There is also Project M36
Whoa, it’s weird to see Hugh Darwen come up after I so recently learned about their research. For those who are interested: I was exploring the connection between the Data Oriented Design book’s “Existential Processing” pattern and “6th normal form” (Wikipedia, helpful StackOverflow). Both which seem to be related to avoiding
NULL
s.I’m not very well versed in the theory so can someone please confirm/deny that the whole issue with SQL is that it’s kinda a superset of the theoretical relational algebra? From a cursory reading, it looks to me like (concrete modern implementations, e.g. PostgreSQL) SQL is looser but in principle has everything needed to implement a relational model in a particular database and the whole issue is that there are parts that break the theoretical (mathematically rigorous?) model.

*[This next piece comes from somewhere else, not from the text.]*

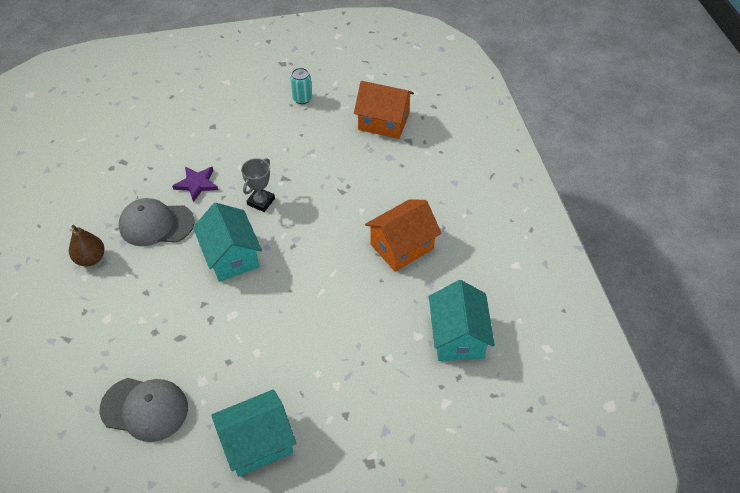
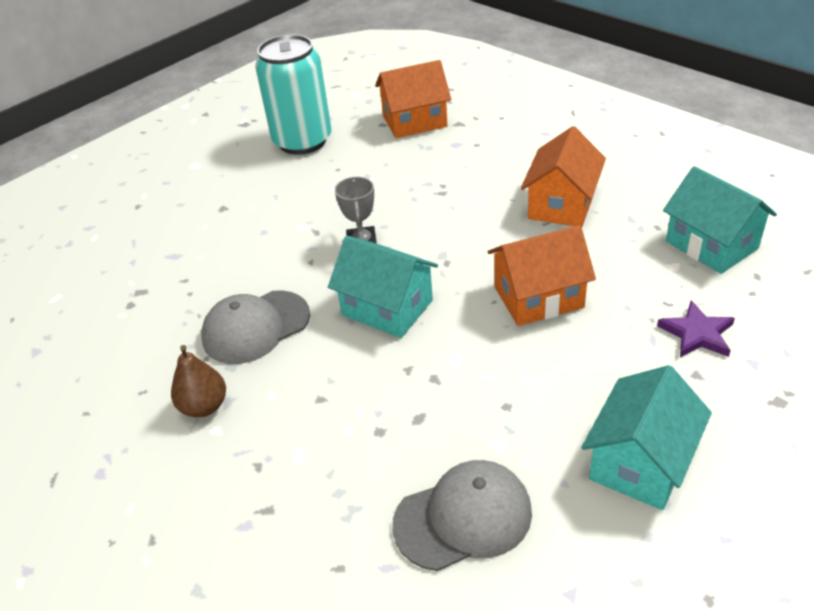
camera: 30 degrees left, 10 degrees down
purple star [172,166,218,202] -> purple star moved to [657,301,735,357]
turquoise can [290,68,312,104] -> turquoise can [255,35,331,155], size x2.34
none -> orange house [488,225,596,326]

I really enjoyed Knowledge Representation in Bicategories of Relations as a summarizing overview of relational algebras within a unified framework. It is oriented around ologs but can be appreciated on its own merits too.
I would expect a modern programming language built around these concepts to replace functions with relations and allow users to specify tables as custom types. But note that the paper directly shames my expectation:
Emphasis added. I routinely write miniKanren queries which should converge, but take too long; if my query takes more than a second or two, I assume that I won’t get an answer and go back to the editor.
To directly answer your question: There are issues with SQL besides being a superset of relational behaviors. Non-trivial queries must be written with the database engine in mind; we have to consider how intermediate results will be materialized and collated. This is exactly analogous to the difficulty in composing relations in other settings: we have to consider the possibly-infinite range of intermediate values! This issue might be inherent to computing in relational settings, and might generalize beyond bicategories of relations to allegories.
Isn’t this the case with ISBL and BS12, which, presumably, are relational?